Storage Inefficiency (Minor): While less significant, some storage systems might have minimum object charges or slight overhead per object.

How Compaction Works

Compaction processes typically perform the following steps, often as a background job:

Identify Files for Compaction: The process selects a set of small files within a table or partition based on predefined criteria (e.g., file size below a threshold, number of files in a partition).
Read Data: It reads the data from the selected small files.
Rewrite Data: It writes the combined data into one or more new, larger files (aiming for an optimal target file size, e.g., 256MB, 512MB, 1GB).
Update Table Metadata: Critically, the process updates the table's metadata (within the rules of the specific Open Table Format) to atomically:
- Remove references to the original small files.
- Add references to the new, larger files. This atomic metadata update ensures that concurrent readers are not affected and see a consistent view of the table before or after the compaction commit.

Compaction Strategies:

Bin Packing: Simple strategy focusing on combining files to reach the target size without necessarily ordering the data within the new file.
Sort-Based Compaction: Combines small files and sorts the data within the new larger files based on specified columns. This can further improve query performance if queries often filter or group by the sorted columns (data skipping/predicate pushdown). This often requires more resources during the compaction job.

Triggering Compaction:

Compaction can be triggered manually, scheduled periodically (e.g., nightly), or sometimes automatically by the system based on heuristics.

Key Benefits

Improved Query Performance: Significantly reduces metadata overhead and optimizes read operations, leading to faster queries.
Efficient Metadata Management: Keeps the table metadata (manifests in Iceberg) leaner and more manageable.
Better Resource Utilization: Enables query engines and processing frameworks to work more efficiently with larger files.
Stable Table Performance: Prevents gradual performance degradation due to the accumulation of small files.
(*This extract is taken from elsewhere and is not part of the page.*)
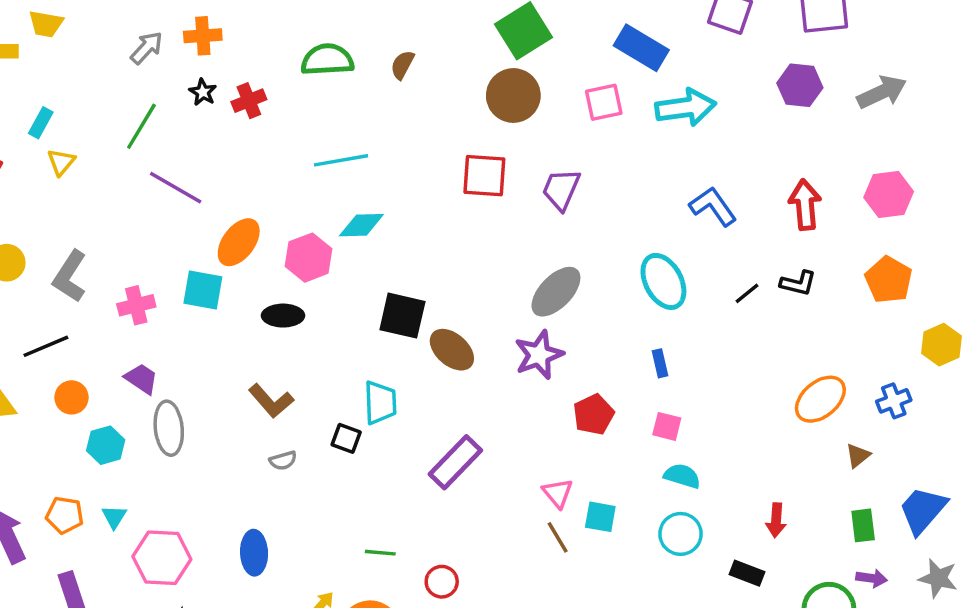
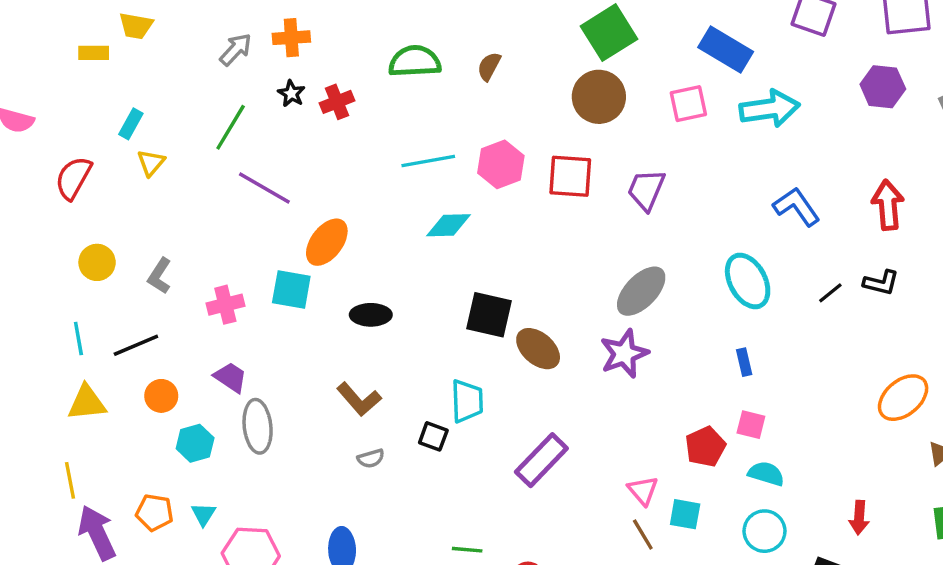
pink hexagon: (309, 258) -> (501, 164), moved
gray L-shape: (70, 276) -> (160, 276), size x0.7
red pentagon: (593, 415) -> (705, 447), moved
Compaction in Open Table Formats

Apache Iceberg: Provides actions and APIs for compaction (e.g., 'rewriteDataFiles'). Users typically run these actions using engines like Spark or Flink. Iceberg's atomic metadata commits ensure compaction doesn't interfere with reads/writes.
Delta Lake: Has an 'OPTIMIZE' command (often with 'ZORDER' for sorting) that performs compaction.
Apache Hudi: Compaction is an integral part, especially for Merge-on-Read tables, where it merges delta logs into new base files. Hudi offers different scheduling and execution options for compaction.

Compaction in Streaming Lakehouses (RisingWave Context)

When using RisingWave to sink data into an Iceberg table in a Streaming Lakehouse architecture, compaction becomes important:

Streaming Sinks & Small Files: Streaming sinks writing frequent, small batches of data can inherently create small files in the target Iceberg table.
Coordination: Compaction jobs need to run alongside the continuous writes from the streaming sink. Open Table Formats like Iceberg handle this concurrency safely through their atomic metadata operations.
RisingWave's Role: While RisingWave itself doesn't typically perform the compaction on the target Iceberg table (this is usually done by a separate batch job using Spark/Flink), the data written by RisingWave's Iceberg sink benefits directly from periodic compaction performed on the lakehouse table. Maintaining the health of the Iceberg table through compaction ensures that downstream queries (whether from RisingWave reading its own output, or from other batch engines) remain performant.